Court Opinion

ID: 5039761
Source: CourtListenerOpinion
Date Created: 2021-10-01 06:30:53.02957+00
Date Added: 2024-06-11T08:18:33.216505
License: Public Domain

HUMPHREYS, Justice
(concurring).
I concur in Justice Chattin’s opinion. It is sound in law and just in result.
Another ground on which the same result can, and I think should, be reached, is that this is required because of the stipulation entered into by State Farm that Price “is entitled to recover damages from State Farm unless the Court holds his claim is barred by the one-year statute of limitations provided by T.C.A. § 28-304”, and the insurer’s agreement to arbitrate.
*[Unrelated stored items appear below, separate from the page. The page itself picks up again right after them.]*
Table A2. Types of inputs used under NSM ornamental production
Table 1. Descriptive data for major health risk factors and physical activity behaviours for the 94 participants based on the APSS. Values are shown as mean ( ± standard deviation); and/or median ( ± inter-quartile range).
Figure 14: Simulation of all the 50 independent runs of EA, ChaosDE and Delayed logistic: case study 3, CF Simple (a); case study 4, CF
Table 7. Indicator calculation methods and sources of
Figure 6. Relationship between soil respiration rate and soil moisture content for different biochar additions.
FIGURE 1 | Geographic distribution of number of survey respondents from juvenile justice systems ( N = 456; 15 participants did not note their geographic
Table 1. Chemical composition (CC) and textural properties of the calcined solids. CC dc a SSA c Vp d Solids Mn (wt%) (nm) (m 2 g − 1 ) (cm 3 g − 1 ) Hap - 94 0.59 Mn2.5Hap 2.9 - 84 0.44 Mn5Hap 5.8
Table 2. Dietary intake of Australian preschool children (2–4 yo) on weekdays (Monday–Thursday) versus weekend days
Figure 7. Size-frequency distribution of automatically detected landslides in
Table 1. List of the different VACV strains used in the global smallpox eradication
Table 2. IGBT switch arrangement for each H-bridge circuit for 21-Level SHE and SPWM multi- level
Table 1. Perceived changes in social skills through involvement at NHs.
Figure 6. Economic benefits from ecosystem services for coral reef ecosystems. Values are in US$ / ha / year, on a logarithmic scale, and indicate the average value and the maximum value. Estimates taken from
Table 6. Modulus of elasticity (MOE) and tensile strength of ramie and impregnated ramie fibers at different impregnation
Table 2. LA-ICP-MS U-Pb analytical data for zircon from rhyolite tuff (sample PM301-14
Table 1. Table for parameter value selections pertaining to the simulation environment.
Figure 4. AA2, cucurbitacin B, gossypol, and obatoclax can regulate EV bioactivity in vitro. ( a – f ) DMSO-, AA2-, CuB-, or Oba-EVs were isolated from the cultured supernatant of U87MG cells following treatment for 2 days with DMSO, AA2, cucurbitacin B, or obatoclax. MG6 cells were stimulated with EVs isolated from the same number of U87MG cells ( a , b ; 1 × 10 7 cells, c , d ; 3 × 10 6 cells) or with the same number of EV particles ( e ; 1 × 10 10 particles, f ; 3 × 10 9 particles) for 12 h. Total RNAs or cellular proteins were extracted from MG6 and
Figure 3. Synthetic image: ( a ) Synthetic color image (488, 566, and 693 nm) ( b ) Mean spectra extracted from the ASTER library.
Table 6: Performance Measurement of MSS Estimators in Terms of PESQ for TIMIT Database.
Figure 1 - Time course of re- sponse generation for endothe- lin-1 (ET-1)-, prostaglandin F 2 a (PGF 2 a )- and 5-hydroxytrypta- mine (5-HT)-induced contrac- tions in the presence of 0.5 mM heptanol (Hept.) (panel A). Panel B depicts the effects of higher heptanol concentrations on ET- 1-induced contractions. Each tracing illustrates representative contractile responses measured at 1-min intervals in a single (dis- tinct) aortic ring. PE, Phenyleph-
In this state of affairs the issue becomes, not whether the one-year statute has run, *725which only applies to a suit on the tort, but, whether on this confession of its liability and its agreement to arbitrate, equity should hold State Farm to its bargain. I think it should
I am not unmindful of the provision of T.C.A. § 56-1153 respecting arbitration,1 nor of what was said in Glover v. Tennessee Farmers Mutual Ins. Co., Tenn., 468 S.W.2d 727. Glover, however, had nothing to do with arbitration, and, although it took notice of the statute provision in regard thereto, it did not attempt to. interpret the statute. So, we are free to do' that here. The statute must mean, since it simply provides that uninsured motorist provisions shall not require arbitration, and that the insured shall not be prevented by arbitration provisions from employing counsel and instituting suit, that such an arbitration provision cannot be made a condition precedent to suit. Having in mind that the purpose of this provision of the statute is to prevent the use of arbitration agreement provisions to prevent a suit by the insured under the general statute, there is no reason to hold that the statute prevents the insured from suing for and receiving the benefits he would have received if he had received the arbitration the insurer provided for. In sum, I hold that T.C.A. § 56-1153 does not deny the insured the right to the arbitration the insurer has agreed to afford him, and, when this right is denied by the insurer he may have its equivalent in court; and that as to this, the statute of limitation is six years. Schlief v. Hardware Dealers Mutual Fire Ins. Co., 218 Tenn. 489, 404 S.W.2d 490.
DYER, C. J., CHATTIN and McCANLESS, JJ., and COOPER, Special Judge, concur in this opinion.